The admirals and their staff stood in stunned silence as the young sailor inspected the first admiral in line, as if he was conducting a personnel inspection. He finished looking the first admiral up and down, and then side stepped to the second admiral repeating his actions. He continued this process until he was standing in front of the U.S. Navy Admiral.
The young sailor had just finished inspecting him when he blurted out, “Those are the worst mother f**king uniforms that I have ever seen! When are you mother f**kers going to get f**king squared away?
At this point, the chiefs of staff and aides plus other captains woke up and dragged the young sailor off to be handed over to the Shore Patrol. The patrol wrote the young sailor up for disrespect to five admirals and creating an international incident, as well as a myriad of other charges having to do with drinking and uniform violations.
They then took him to what they thought was a ship. When two Second Class Petty Officers from Shore Patrol arrived at the pier, the vessel they were looking for was tied up where they had been told it would be. However, it was just smaller than they expected. It was the Diamond TWR1. They called to the vessel and someone wearing a swimming suit came out on deck to ask what they needed. They announced that they were returning a sailor who was on report and needed someone to sign for him. The sailor on the Diamond announced that he was the duty officer and would sign for him.
Shore Patrol took the young sailor out of their van and aboard the Diamond where the duty officer signed for him and the Shore Patrol left.
The next morning, the Diamond was underway from San Juan en route to St. Thomas when the skipper, Chief Daniels, sent for the young sailor. The sailor went up to the deck behind the pilot house to meet with the chief who announced, “This is captain’s mast for your report chits. Do you have anything to say for yourself?

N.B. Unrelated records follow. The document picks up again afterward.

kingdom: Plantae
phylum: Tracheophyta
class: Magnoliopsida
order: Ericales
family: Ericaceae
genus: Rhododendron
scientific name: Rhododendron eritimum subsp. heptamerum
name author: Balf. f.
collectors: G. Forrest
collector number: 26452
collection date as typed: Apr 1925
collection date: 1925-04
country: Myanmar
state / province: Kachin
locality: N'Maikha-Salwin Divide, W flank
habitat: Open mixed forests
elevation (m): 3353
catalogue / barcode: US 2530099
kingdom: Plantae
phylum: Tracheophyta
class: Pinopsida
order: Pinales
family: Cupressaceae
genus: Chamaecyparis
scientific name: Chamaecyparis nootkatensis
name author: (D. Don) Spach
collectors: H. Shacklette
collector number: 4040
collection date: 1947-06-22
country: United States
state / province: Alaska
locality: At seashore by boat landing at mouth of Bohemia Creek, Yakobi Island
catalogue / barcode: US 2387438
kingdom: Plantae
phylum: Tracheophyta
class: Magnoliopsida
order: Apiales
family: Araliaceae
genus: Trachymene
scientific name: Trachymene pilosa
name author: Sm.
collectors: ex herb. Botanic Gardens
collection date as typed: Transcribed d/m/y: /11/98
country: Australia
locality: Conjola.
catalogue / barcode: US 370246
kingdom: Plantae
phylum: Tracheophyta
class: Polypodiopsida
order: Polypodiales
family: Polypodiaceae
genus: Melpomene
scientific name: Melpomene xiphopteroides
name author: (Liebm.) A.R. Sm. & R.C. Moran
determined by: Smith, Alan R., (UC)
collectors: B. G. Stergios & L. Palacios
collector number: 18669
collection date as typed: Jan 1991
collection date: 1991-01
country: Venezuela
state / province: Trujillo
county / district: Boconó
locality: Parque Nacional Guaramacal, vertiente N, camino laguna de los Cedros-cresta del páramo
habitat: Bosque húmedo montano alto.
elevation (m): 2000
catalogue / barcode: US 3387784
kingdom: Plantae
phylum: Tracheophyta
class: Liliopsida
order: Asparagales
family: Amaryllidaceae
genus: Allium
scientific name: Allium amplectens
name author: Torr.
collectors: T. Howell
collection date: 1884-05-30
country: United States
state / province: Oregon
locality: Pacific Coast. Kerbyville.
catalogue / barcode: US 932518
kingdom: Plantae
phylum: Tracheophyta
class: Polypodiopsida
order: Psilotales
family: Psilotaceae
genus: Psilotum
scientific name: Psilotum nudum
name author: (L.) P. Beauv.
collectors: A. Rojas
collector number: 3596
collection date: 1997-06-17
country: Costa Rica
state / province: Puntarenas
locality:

The young sailor replied that he had nothing to say. The chief then pronounced his sentence: “You are restricted to the boat for the next two weeks during working hours.” The chief then tore up the report chits and threw them into the wind. He then announced to the crew that this was a perfect example of why they were told not to wear uniforms and sign all report chits as the duty officer.
The Naval District assumed this would be handled by the Ship’s Captain and it just was. The chief also arranged for the trip to St. Thomas to include a brief stay in order to get out from under the nose of the admiral and his staff, which was just across the road from where they were tied up in San Juan.
Now don’t you believe that this young sailor demonstrated unusual bravery by upholding the greatest traditions associated with United States Navy sailor’s bravery?